La Mdp di Alfieri segue i personaggi ed è molto interessante il racconto, così lontano da tanto cinema recente: i personaggi mangiano, bevono, fanno sesso, ballano, insomma c’è un interesse reale nel ricostruire senza retorica, senza edulcorare e senza esagerare, questi giovani. C’è un interesse reale per la fisicità dei personaggi, la fisicità e la forza che poi sono alla base di questo gesto indicibile.

 

La Mdp e il montaggio (sempre del regista) riescono a costruire una fitta trama che ci porta poi al culmine finale che non è chiaramente l’aspetto più importante; lo è invece capire chi sono questi personaggi, da dove vengono, cosa cercano o non cercano. Il film segue la cronaca e prende il via da un dettagliato libro, ma non rimane cronaca (per quella si può vedere il tg e “un giorno in pretura”) e si fa arte, nel raccontare politicamente le vite di questi ragazzi e ragazze e la fine oscena di Willy, alla fine di un atto stravolgente e annichilente come fu la violenza dei “gemelli”. Un film politico perché racconta una realtà senza filtri, senza però tralasciare la potenza delle immagini, la forza del cinema: la scena in discoteca è vibrante, i p. p. dei due gemelli con il loro rapporto morboso, la ricostruzione dell’ambiente del paese.

 

E infine non si può non citare la direzione degli attori che sono tutti bravissimi e intensi.

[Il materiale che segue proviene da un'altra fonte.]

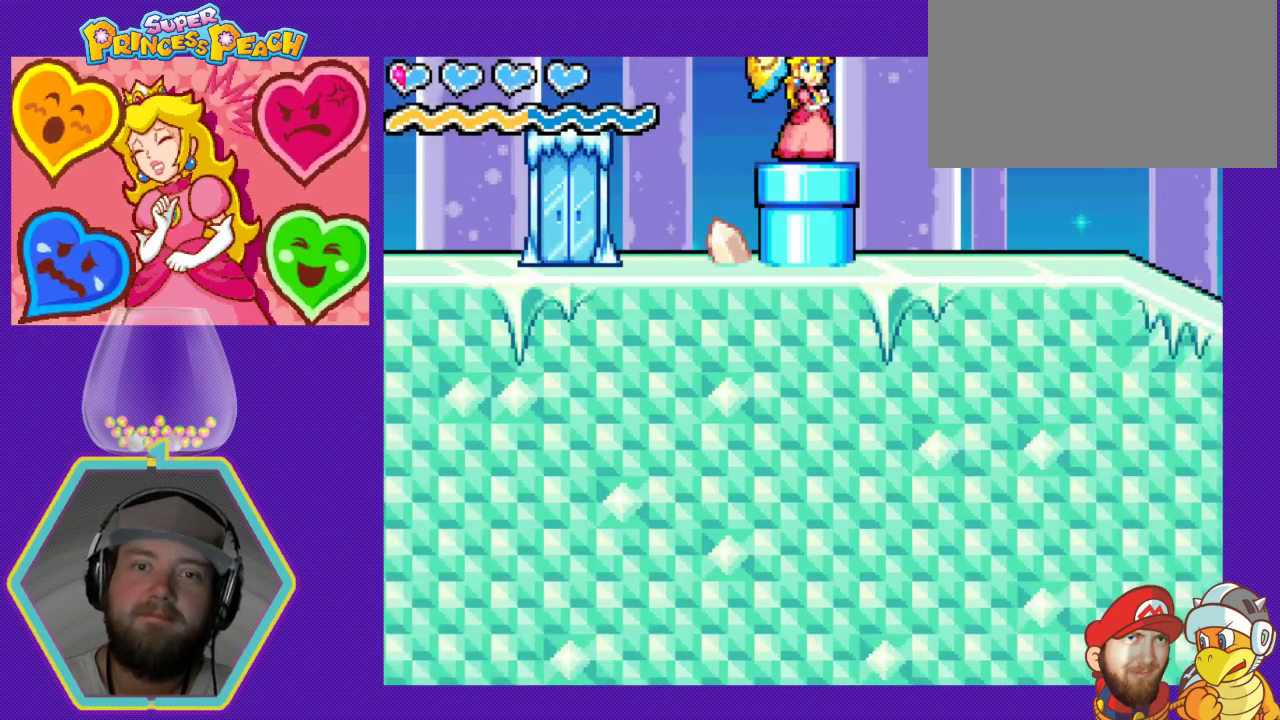
{"buttons": ["DPAD_RIGHT"], "events": []}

Di Leva per me è una conferma assoluta, un attore capace sempre di dare un tono in più, un tono morale a quello che dice; ma non dimentichiamo le musiche che ci raccontano i personaggi e l’ambiente appunto, le velleità, e i desideri.

 

Un film da vedere assolutamente per la sua urgenza, forza, perché è politico e per ricordare un giovane ragazzo morto per aiutare un amico.